Ein Musterbeispiel einer solchen Zusammenarbeit entwickelte sich mit dem Ensemble „Les musiciens“, das 2004 offiziell die Bezeichnung „Orchestre de chambre du Luxembourg“erhielt. Hier war Adrien Jung jahrelang regelmäßig und intensiv tätig, auch als Mitglied des Vorstandes, aber hauptsächlich als Toningenieur, der zahllose Auftritte des Orchesters dokumentierte. So spielte das Orchester z.B. rund 60 Sinfonien von Haydn, die alle von Jung aufgezeichnet wurden. Viele junge Solisten Luxemburgs – Pianisten, Streicher, Bläser, Sängerinnen und Sänger – traten zum ersten Mal mit einem Solo-Konzert beim OCL auf und erhielten danach als „Visitenkarte“eine personalisierte CD. Alle Uraufführungen luxemburgischer Komponisten, u.a. Walter Civitareale, Jeannot Heinen, René Hemmer, David Ianni, Camille Kerger, Claude Lenners, Alexander Müllenbach, Marcel Wengler – hat Adrien Jung dokumentiert.
Bei allen Veranstaltungen des Zyklus „Historische Stätten rings um das Großherzogtum“, die bis nach Bruges, Antwerpen, Maastricht, Köln, Limburg, Heidelberg, Colmar, Langres, Troyes, Laon usw, führten, stellte Adrien seine Mikrofone in den akustisch oft schwierigen Domen und Kathedralen auf und erstellte hochprofessionelle Aufnahmen, die zu einem wertvollen Tonarchiv heranwuchsen. Am Ende jeder Saison schenkte er Hunderten von Teilnehmern eine CD „Moments musicaux“als bleibende Erinnerung.

*Datenteil*
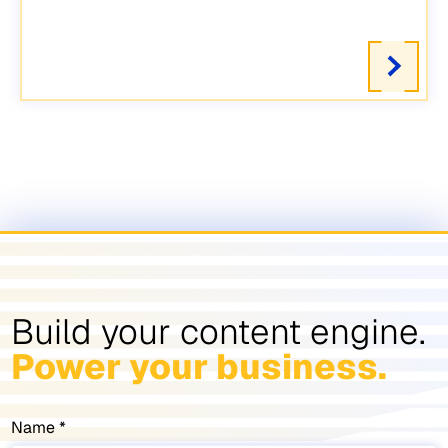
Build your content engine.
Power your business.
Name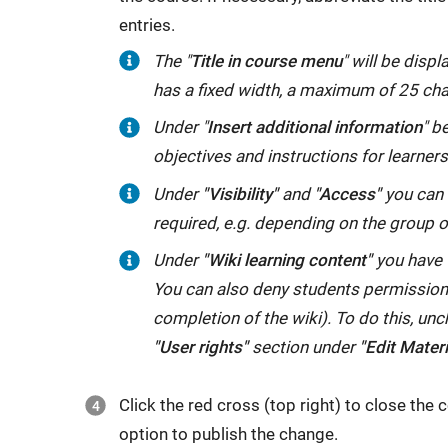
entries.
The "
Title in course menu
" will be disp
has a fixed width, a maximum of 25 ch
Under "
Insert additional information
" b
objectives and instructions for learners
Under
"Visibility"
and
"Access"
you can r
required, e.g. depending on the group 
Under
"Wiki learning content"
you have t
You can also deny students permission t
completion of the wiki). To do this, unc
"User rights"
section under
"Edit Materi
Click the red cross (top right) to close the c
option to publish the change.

*Aufgaben*
1 > Welche offizielle Bezeichnung erhielt das Ensemble „Les musiciens“ im Jahr 2004 laut dem Text über Adrien Jung?
2 > Fahre mit dem Text über Adrien Jung nach seinem letzten Satz fort.

*Lösungen*
1 > „Orchestre de chambre du Luxembourg“

2 >
Jahrelang war Adrien Jung auch als ehrenamtlicher Toningenieur für das Internationale Echternacher Musikfestival tätig, er hielt bedeutende Auftritte in der Basilika und andern Sakralräumen fest, die sonst allmählich zu vagen Erinnerungen verblasst wären. Ähnlich hat er sich eingesetzt bis ans Ende seines Wirkens für das „Klenge Maarnicher Festival“, wo er sich auch als treues Vorstandmitglied auszeichnete. Mit Jean Muller nahm er sämtliche Beethoven-Sonaten auf und förderte die Veröffentlichung.
Infolge der sich stets mehrenden Aufträge nahm er zunehmend die Hilfsdienste des jungen ausgebildeten Toningenieurs Paulo Lopes in Anspruch, dem er schließlich auch sein reiches Tonarchiv anvertraute.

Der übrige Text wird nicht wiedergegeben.